= Alexander Chalmers' General Biographical Dictionary =

The General Biographical Dictionary was a bestselling book of the early 19th century, compiled by British author Alexander Chalmers. It is the work on which Chalmers' fame as a biographer mainly rests.

==Background==
The Dictionary was an enlarged edition of the New and General Biographical Dictionary, which was first published in eleven volumes in 1761. Other editions of this compilation appeared in 1784 and in 1798–1810. The latter, in fifteen volumes, was edited (first five) by William Tooke, and (last ten) by Archdeacon Nares and William Beloe.

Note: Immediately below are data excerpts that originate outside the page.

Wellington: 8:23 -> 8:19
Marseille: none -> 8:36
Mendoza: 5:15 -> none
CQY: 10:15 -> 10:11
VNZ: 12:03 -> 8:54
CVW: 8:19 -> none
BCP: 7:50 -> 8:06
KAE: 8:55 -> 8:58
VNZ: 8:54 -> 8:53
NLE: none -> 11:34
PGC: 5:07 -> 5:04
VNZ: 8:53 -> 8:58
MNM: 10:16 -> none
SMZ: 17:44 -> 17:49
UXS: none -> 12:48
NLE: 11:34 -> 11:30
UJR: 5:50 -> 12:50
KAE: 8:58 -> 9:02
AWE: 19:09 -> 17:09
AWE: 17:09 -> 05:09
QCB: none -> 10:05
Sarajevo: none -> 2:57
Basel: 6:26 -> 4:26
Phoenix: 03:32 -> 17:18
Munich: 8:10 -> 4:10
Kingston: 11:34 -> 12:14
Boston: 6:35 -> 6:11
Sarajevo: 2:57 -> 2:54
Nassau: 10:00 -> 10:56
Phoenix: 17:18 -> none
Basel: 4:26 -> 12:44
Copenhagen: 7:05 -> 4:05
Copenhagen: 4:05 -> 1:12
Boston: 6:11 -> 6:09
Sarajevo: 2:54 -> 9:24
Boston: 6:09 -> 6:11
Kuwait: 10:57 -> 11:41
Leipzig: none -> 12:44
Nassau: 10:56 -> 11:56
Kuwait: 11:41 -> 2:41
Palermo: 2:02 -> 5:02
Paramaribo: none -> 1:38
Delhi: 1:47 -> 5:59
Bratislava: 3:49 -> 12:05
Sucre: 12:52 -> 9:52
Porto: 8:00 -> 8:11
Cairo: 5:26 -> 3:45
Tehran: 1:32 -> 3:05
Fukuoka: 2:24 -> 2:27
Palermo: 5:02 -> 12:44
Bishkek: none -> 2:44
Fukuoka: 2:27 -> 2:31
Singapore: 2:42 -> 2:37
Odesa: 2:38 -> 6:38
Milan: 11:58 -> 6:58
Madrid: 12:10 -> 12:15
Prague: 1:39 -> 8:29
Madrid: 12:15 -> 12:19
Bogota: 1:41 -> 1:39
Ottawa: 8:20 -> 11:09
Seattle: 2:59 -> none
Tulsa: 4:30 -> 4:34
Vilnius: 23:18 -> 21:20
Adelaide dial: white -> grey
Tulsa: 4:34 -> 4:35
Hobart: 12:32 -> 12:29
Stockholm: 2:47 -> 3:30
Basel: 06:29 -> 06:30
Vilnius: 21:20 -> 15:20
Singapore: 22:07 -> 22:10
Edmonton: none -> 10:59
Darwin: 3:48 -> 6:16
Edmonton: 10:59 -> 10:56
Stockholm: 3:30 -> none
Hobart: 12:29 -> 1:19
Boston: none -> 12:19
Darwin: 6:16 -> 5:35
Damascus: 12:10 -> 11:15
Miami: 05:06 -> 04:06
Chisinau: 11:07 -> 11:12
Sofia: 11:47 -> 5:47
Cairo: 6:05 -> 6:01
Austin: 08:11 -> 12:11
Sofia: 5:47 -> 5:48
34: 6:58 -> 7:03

Then Chalmers's edition had as full title The General Biographical Dictionary: containing an historical and critical account of the lives and writings of the most eminent persons in every nation, particularly the British and Irish, from the earliest accounts to the present time. The first four volumes of this work, in octavo, were published monthly, commencing in May 1812, and then a volume appeared every alternate month to the thirty-second and last volume in March 1817, a period of four years and ten months of incessant labour and of many personal privations. The preceding edition of the "Dictionary" was augmented by 3,934 additional lives, and of the remaining number 2,176 were rewritten; while the whole were revised and corrected. The total number of articles exceeds nine thousand. For many years Chalmers was employed by the booksellers in revising and enlarging the "Dictionary"; but at the time of his death only about one-third of the work, as far as the end of the letter D, was ready for the press. Chancellor Christie remarked that "Chalmers's own articles, though not without the merit which characterises a laborious compiler, are too long and tedious for the general reader, and show neither sufficient research nor sufficient accuracy to satisfy the student."

==Sources==
The Dictionary gives references in footnotes at the end of most articles; Saxii's Onomasticon is the most commonly cited source. There are almost 10,000 separate articles by the second edition of the book; some of them cite the previous dictionary as a reference.

==Reception==
The book was praised for its comprehensiveness. It had 32 volumes, each of approximately 500 pages, and was considerably larger than the Encyclopædia Britannica. The book served as an inspiration for many other authors who wrote similar books under the same title. These include:

- John Gorton's General Biographical Dictionary
- John Lauris Blake's General Biographical Dictionary

The book was printed several times in many parts of the world.